If you feel pain when working out it is likely you have an injury or are doing the exercise wrong. If you continue to exercise despite the pain you put yourself at risk of long term injury and for this reason it is important to stop and consult a health professional if you are having persistent pain during your workouts.
7. Exercising on an empty stomach burns more calories
Heading off for the gym before breakfast may energise you for the day ahead, but it will not help you to burn more calories. Having food in your stomach has no effect on how many calories you burn and in fact if you have not eaten for several hours or overnight you may struggle to find the energy for your workout due to low blood sugar levels after the night time fast. This can mean you burn even less calories than you would have if you had eaten a light snack and you are not able to work out with the same intensity.
While whether you eat before a workout and how much you eat depends very much on your personal choice, it is advisable to a have a little snack to boost energy levels and kick start your metabolism after the period without intake. A banana, low fat yogurt or small bowl of cereal make an ideal choice, but leave some time to digest before you hit the road or you may feel ill during your workout.
8. You burn more fat when exercising at a lower intensity for longer periods.
To lose weight and burn fat, you need to be expending more calories than you are consuming. At the end of the day if you achieve a negative calorie balance, this is when you will lose weight.
Recent studies have shown that higher intensity workouts burn more calories per minute and may also be a quicker way to increase your aerobic fitness than plodding along on a treadmill for an hour.
Short bursts of high intensity followed by recovery periods, otherwise known as interval training, can be a good way to burn the maximum calories in a short time and is particularly good for those who struggle to fit a workout into their day due to time constraints.

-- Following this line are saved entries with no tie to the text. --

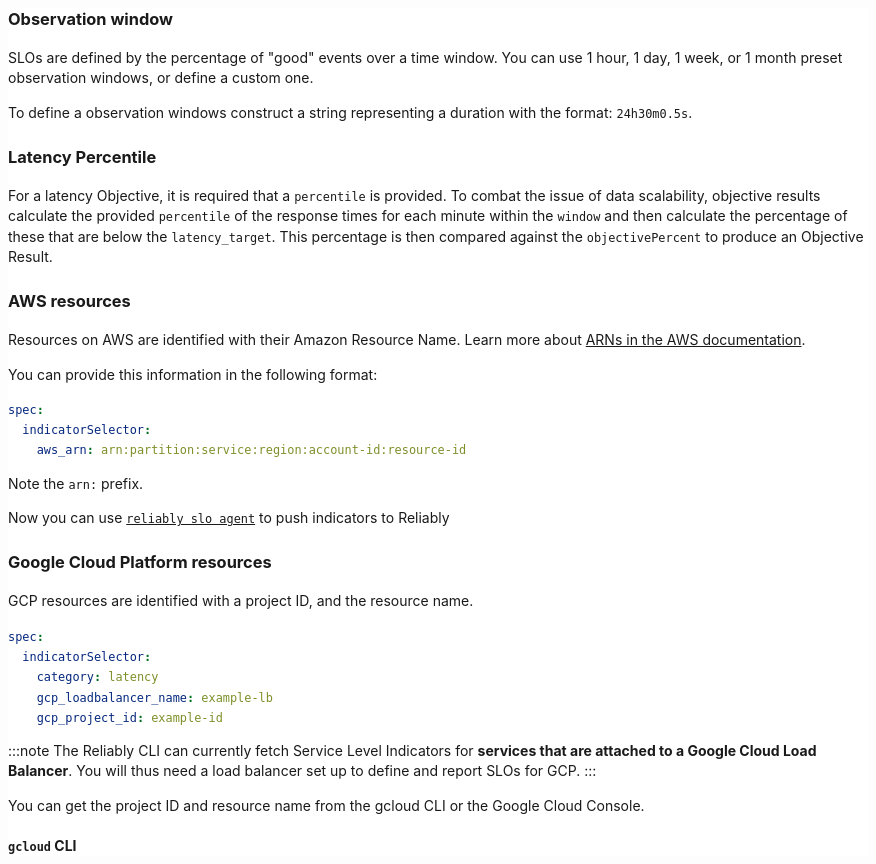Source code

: ### Observation window

SLOs are defined by the percentage of "good" events over a time window. You can use 1 hour, 1 day, 1 week, or 1 month preset observation windows, or define a custom one.

To define a observation windows construct a string representing a duration with the format: `24h30m0.5s`.



### Latency Percentile

For a latency Objective, it is required that a `percentile` is provided. To combat
the issue of data scalability, objective results calculate the provided `percentile`
of the response times for each minute within the `window` and then calculate the
percentage of these that are below the `latency_target`. This percentage is
then compared against the `objectivePercent` to produce an Objective Result.

### AWS resources

Resources on AWS are identified with their Amazon Resource Name. Learn more
about <a href="https://docs.aws.amazon.com/general/latest/gr/aws-arns-and-namespaces.html" target="_blank" rel="noopener noreferer">ARNs in the AWS documentation</a>.

You can provide this information in the following format:

```yaml
spec:
  indicatorSelector:
    aws_arn: arn:partition:service:region:account-id:resource-id
```

Note the `arn:` prefix.

Now you can use [`reliably slo agent`][] to push indicators to Reliably

### Google Cloud Platform resources

GCP resources are identified with a project ID, and the resource name.

```yaml
spec:
  indicatorSelector:
    category: latency
    gcp_loadbalancer_name: example-lb
    gcp_project_id: example-id
```

:::note
The Reliably CLI can currently fetch Service Level Indicators for **services that are attached to a Google Cloud Load Balancer**. You will thus need a load balancer set up to define and report SLOs for GCP.
:::

You can get the project ID and resource name from the gcloud CLI or the Google Cloud Console.

#### `gcloud` CLI


[`reliably slo agent`]: /docs/getting-started/slos/#push-indicators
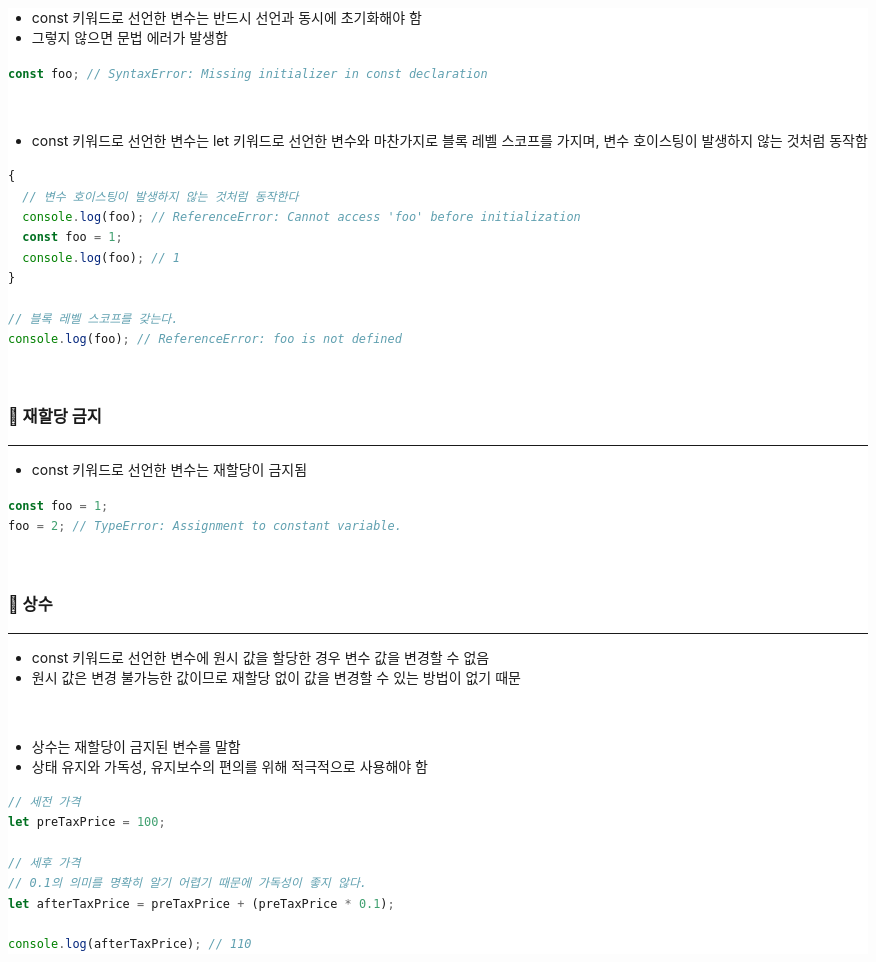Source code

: 
- const 키워드로 선언한 변수는 반드시 선언과 동시에 초기화해야 함
- 그렇지 않으면 문법 에러가 발생함

```jsx
const foo; // SyntaxError: Missing initializer in const declaration
```

<br/>

- const 키워드로 선언한 변수는 let 키워드로 선언한 변수와 마찬가지로 블록 레벨 스코프를 가지며, 변수 호이스팅이 발생하지 않는 것처럼 동작함

```jsx
{
  // 변수 호이스팅이 발생하지 않는 것처럼 동작한다
  console.log(foo); // ReferenceError: Cannot access 'foo' before initialization
  const foo = 1;
  console.log(foo); // 1
}

// 블록 레벨 스코프를 갖는다.
console.log(foo); // ReferenceError: foo is not defined
```

<br/>

### 🐽 재할당 금지

---

- const 키워드로 선언한 변수는 재할당이 금지됨

```jsx
const foo = 1;
foo = 2; // TypeError: Assignment to constant variable.
```

<br/>

### 🐽 상수

---

- const 키워드로 선언한 변수에 원시 값을 할당한 경우 변수 값을 변경할 수 없음
- 원시 값은 변경 불가능한 값이므로 재할당 없이 값을 변경할 수 있는 방법이 없기 때문

<br/>

- 상수는 재할당이 금지된 변수를 말함
- 상태 유지와 가독성, 유지보수의 편의를 위해 적극적으로 사용해야 함

```jsx
// 세전 가격
let preTaxPrice = 100;

// 세후 가격
// 0.1의 의미를 명확히 알기 어렵기 때문에 가독성이 좋지 않다.
let afterTaxPrice = preTaxPrice + (preTaxPrice * 0.1);

console.log(afterTaxPrice); // 110
```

It should be noted however, that for beginners it is wise to start with lower intensity workouts and increase intensity gradually to allow you body time to adjust and build fitness levels.
9. Excessive sweating means you are not fit
In fact this is just the opposite, as sweating is in fact the body’s’ way of cooling itself down. When we exercise, the blood is pushed to the skins surface to be cooled more efficiently and disperse the heat. At the same time the sweat glands go into overdrive producing sweat which helps to cool the body by evaporation. Athletes tend to have a more efficient cooling system than people who are not active and hence produce more sweat.
10. You are not overdoing it if you feel OK
This myth can be particularly misleading for those starting to exercise for the first time or returning after a long period of inactivity. It is important to build your workout level up slowly and not just launch into the same workout you would have done in the past when your fitness level was higher. Although you may feel fine at the time, you will feel the effects in a day or two and it may well set you back or completely put you off working out.
For those who are regulars at the gym, this can be important if you have been ill or are tired or rundown. Although you may feel fine whilst you are exercising, trying to do a workout instead of resting and letting your body recover can mean a relapse or worse illness later on.